作業指示
**A)** 村上三絃道の記事から、「村上三絃道は青森県の津軽地方」から「楽で人と人の絆を結んできた。」までのすべてを一字も変えずに返してください。
**B)** 村上三絃道の記事によると、初代家元がグループを宮崎市に設立したのは何年か答えよ。

本文抜粋

--------------------------------------------------

村上三絃道の二代目家元の村上由哲さん(右)と三代目を襲名する由宇月さん=24日午前、宮崎市民文化ホール
新たな道の始まり-。津軽三味線演奏グループ「村上三絃道」(宮崎市)の二代目家元を30年間務めた村上由哲(よしのり)さん(57)が、その役目を25日、長女・由宇月(ゆうづき)さん(27)に譲る。「伝統音楽を心豊かな人づくりにつなげる」。母娘は同じ思いを胸に、継承前最後となる同日の舞台に立つ。
村上三絃道は青森県の津軽地方出身の初代家元・村上由哲さん(故人)が1972(昭和47)年、宮崎市に設立。津軽三味線や民謡の普及に励み、現在の門下生は九州と四国、中国地方で400人を超える。
二代目家元・由哲さんは、父である初代家元が1990年に急逝して以降、グループを束ねてきた。これまでに全国各地の千を超える学校で鑑賞教室を実施。海外の伝統音楽との共演も重ねるなど、音楽で人と人の絆を結んできた。

--------------------------------------------------

データセット項目
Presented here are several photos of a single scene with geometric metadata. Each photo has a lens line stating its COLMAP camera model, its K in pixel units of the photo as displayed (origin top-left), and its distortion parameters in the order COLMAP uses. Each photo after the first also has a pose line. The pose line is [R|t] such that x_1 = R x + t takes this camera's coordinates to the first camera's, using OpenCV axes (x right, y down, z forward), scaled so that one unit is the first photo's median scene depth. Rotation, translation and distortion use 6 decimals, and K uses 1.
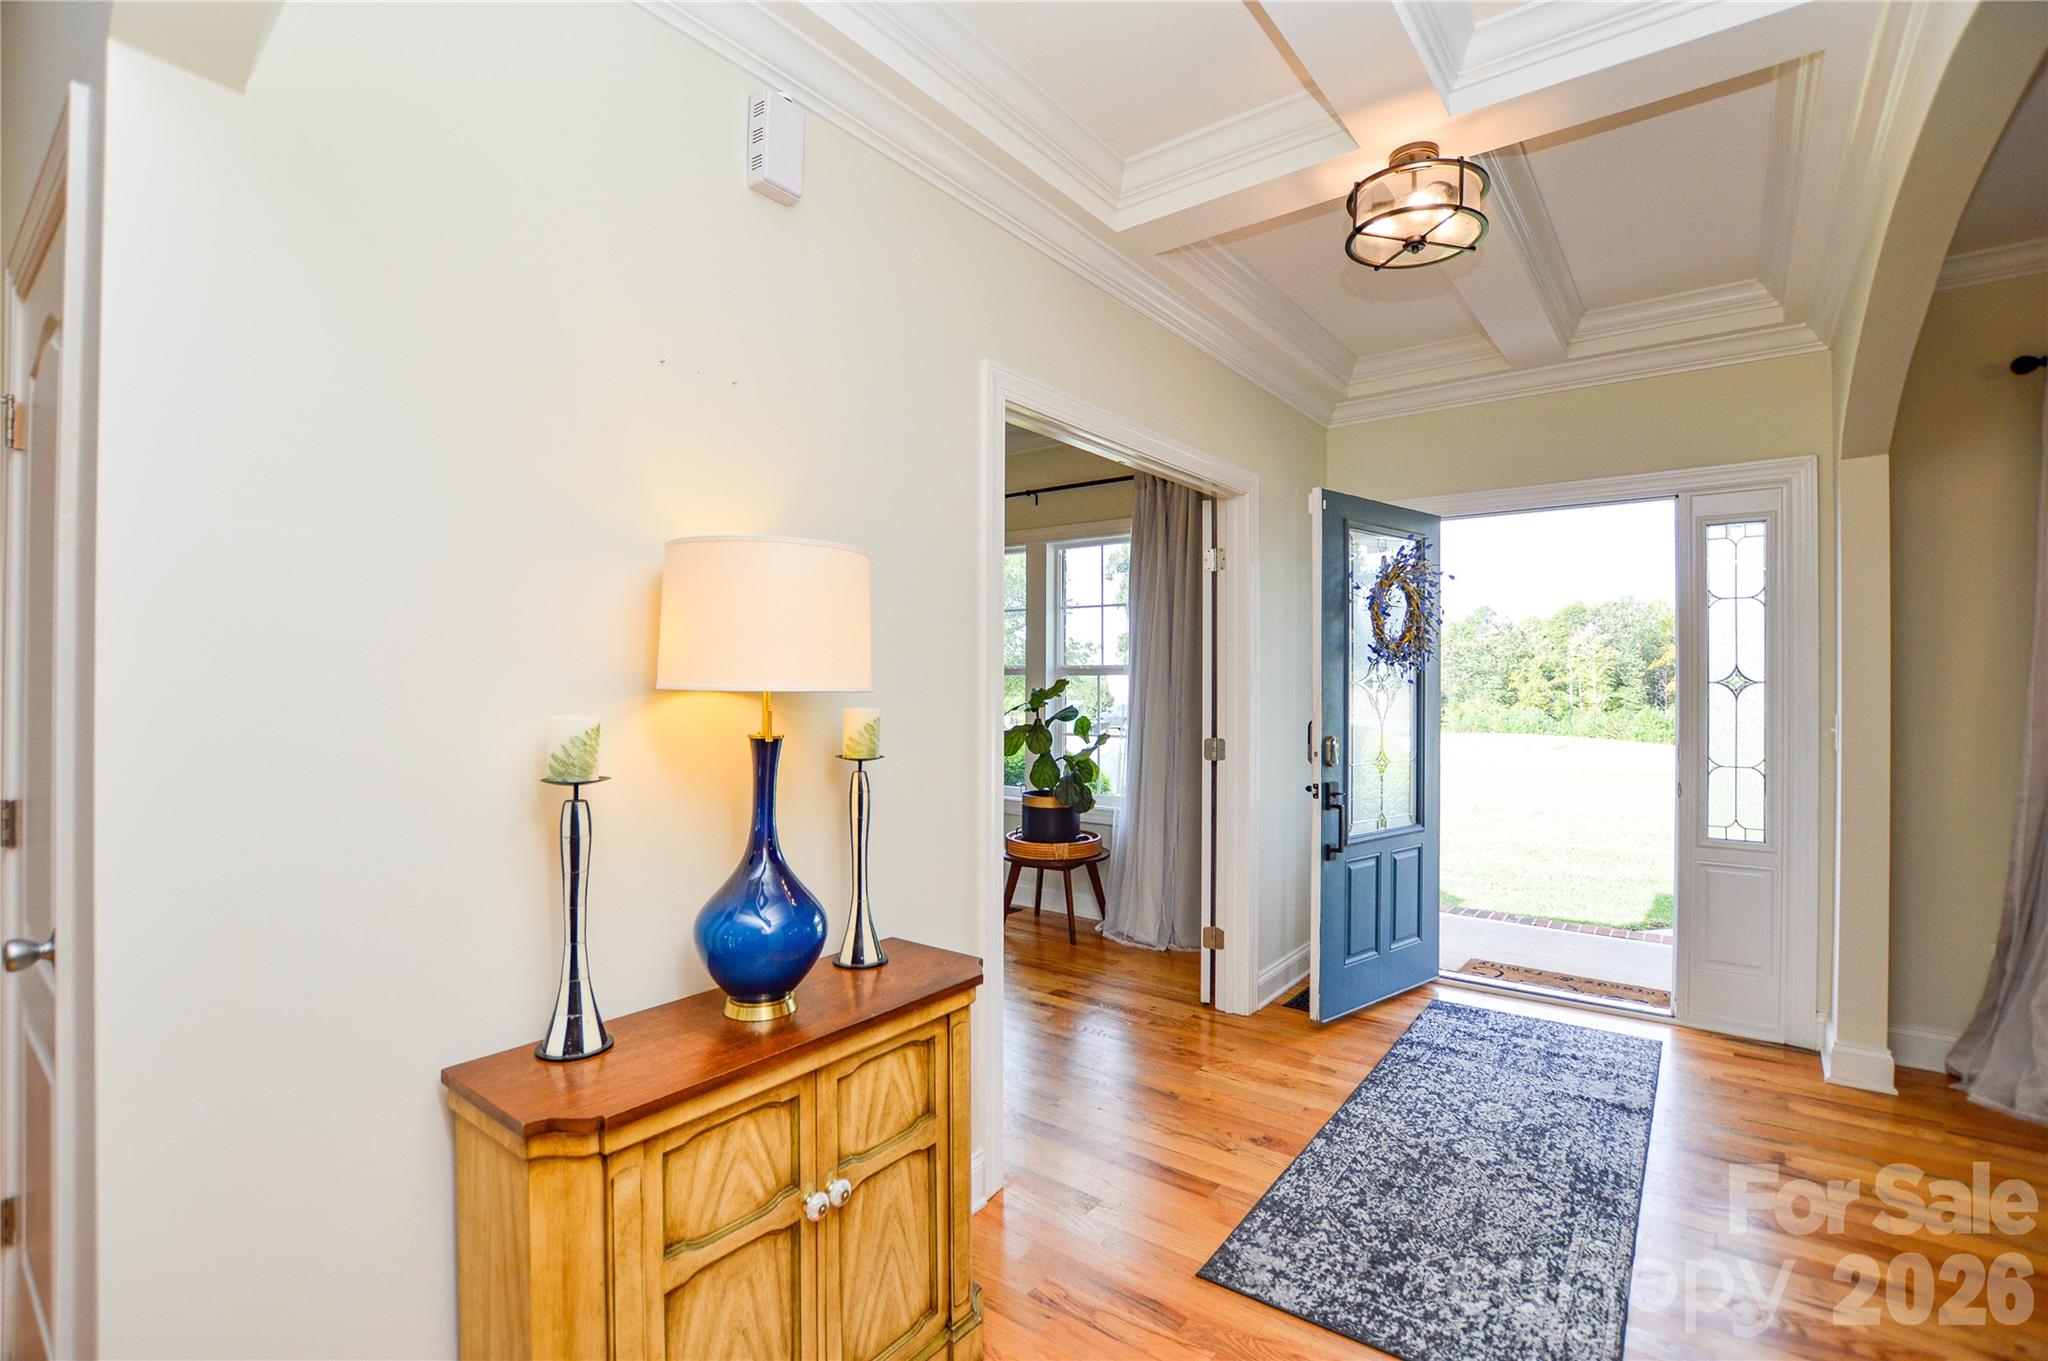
lens RADIAL K [[943.1, 0, 1003.2], [0, 943.1, 680.2], [0, 0, 1]] dist [-0.030125, 0.002769]
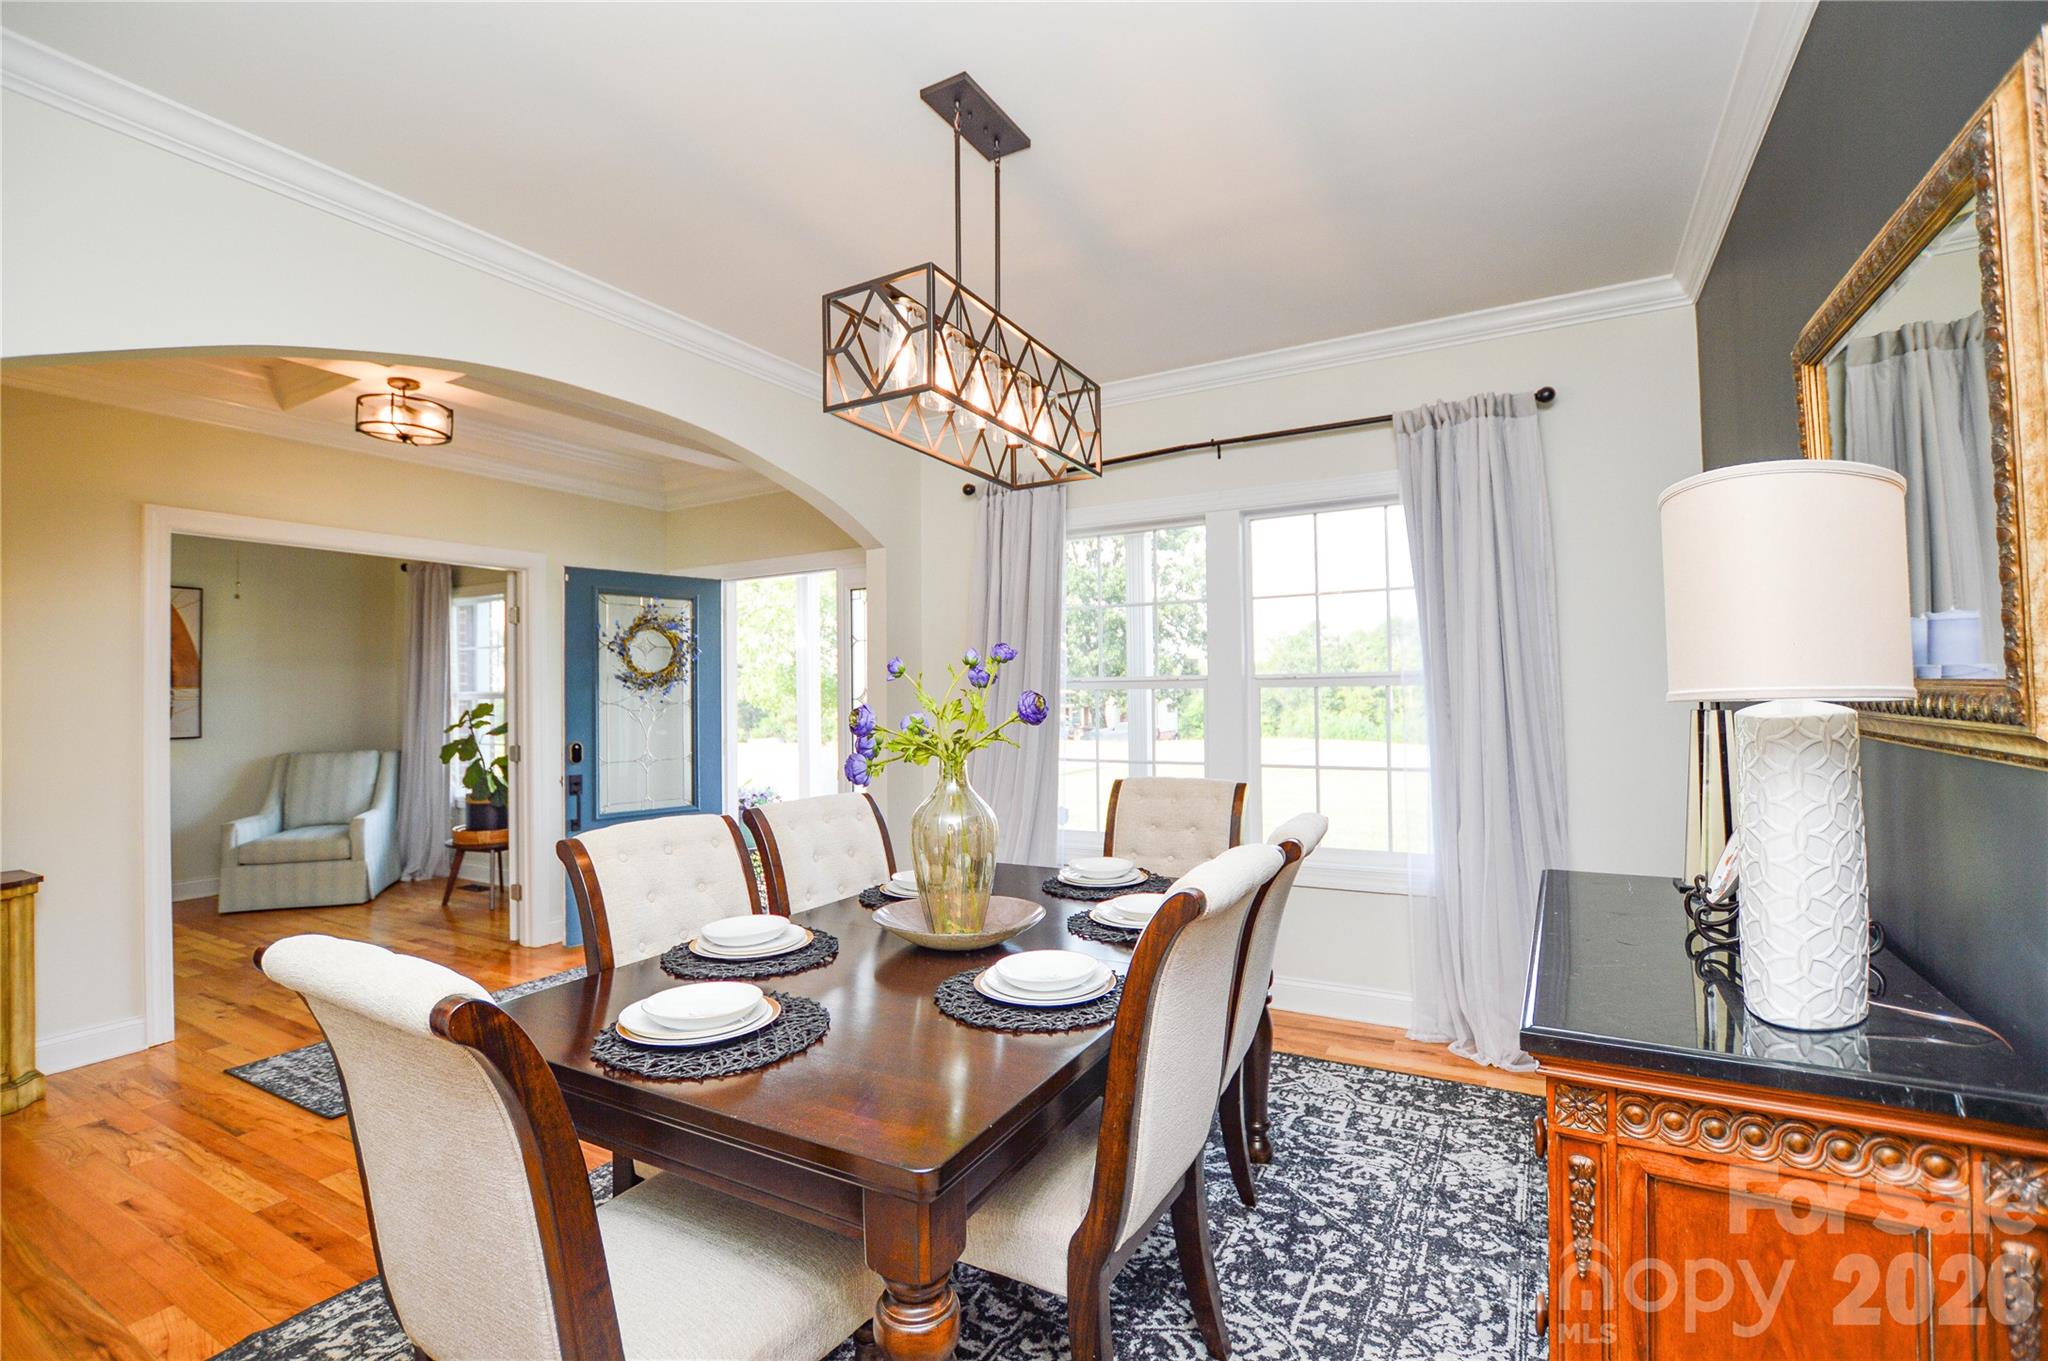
lens RADIAL K [[943.1, 0, 1026.3], [0, 943.1, 673.7], [0, 0, 1]] dist [-0.030125, 0.002769]
pose [[0.987928, -0.011662, 0.154475, 0.783866], [0.015084, 0.999666, -0.021001, -0.003304], [-0.154178, 0.023078, 0.987773, -0.479289]]
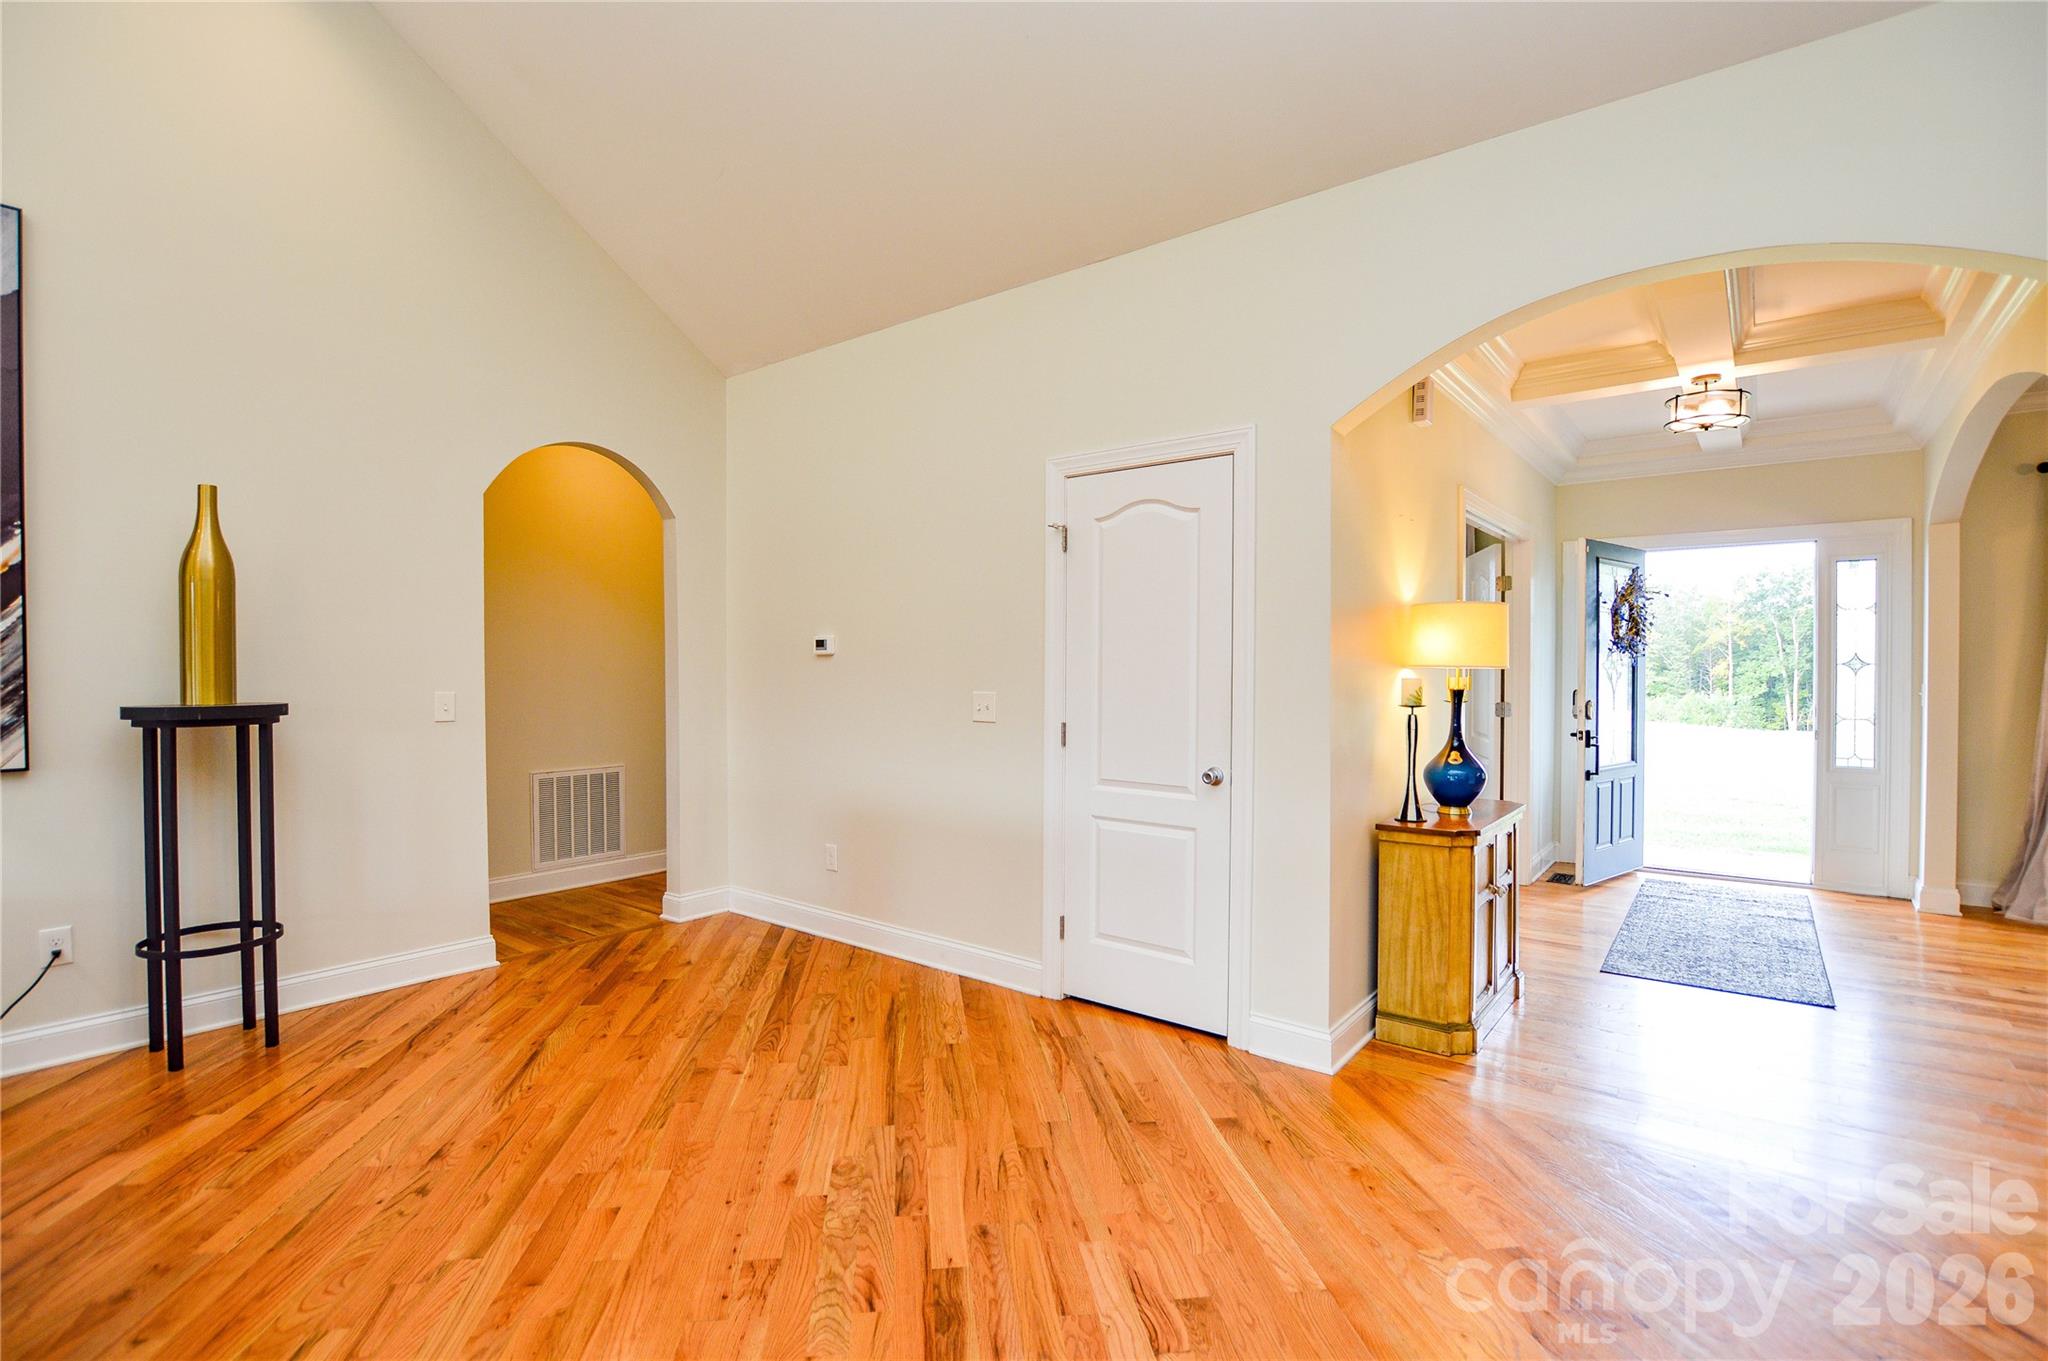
lens RADIAL K [[943.1, 0, 1033.6], [0, 943.1, 681.2], [0, 0, 1]] dist [-0.030125, 0.002769]
pose [[0.999871, -0.002651, -0.015859, -0.538103], [0.002888, 0.999884, 0.014973, 0.003708], [0.015818, -0.015017, 0.999762, -0.540398]]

--------------------------------------------------

解答一覧
**A)**
村上三絃道は青森県の津軽地方出身の初代家元・村上由哲さん(故人)が1972(昭和47)年、宮崎市に設立。津軽三味線や民謡の普及に励み、現在の門下生は九州と四国、中国地方で400人を超える。
二代目家元・由哲さんは、父である初代家元が1990年に急逝して以降、グループを束ねてきた。これまでに全国各地の千を超える学校で鑑賞教室を実施。海外の伝統音楽との共演も重ねるなど、音楽で人と人の絆を結んできた。

**B)** 1972(昭和47)年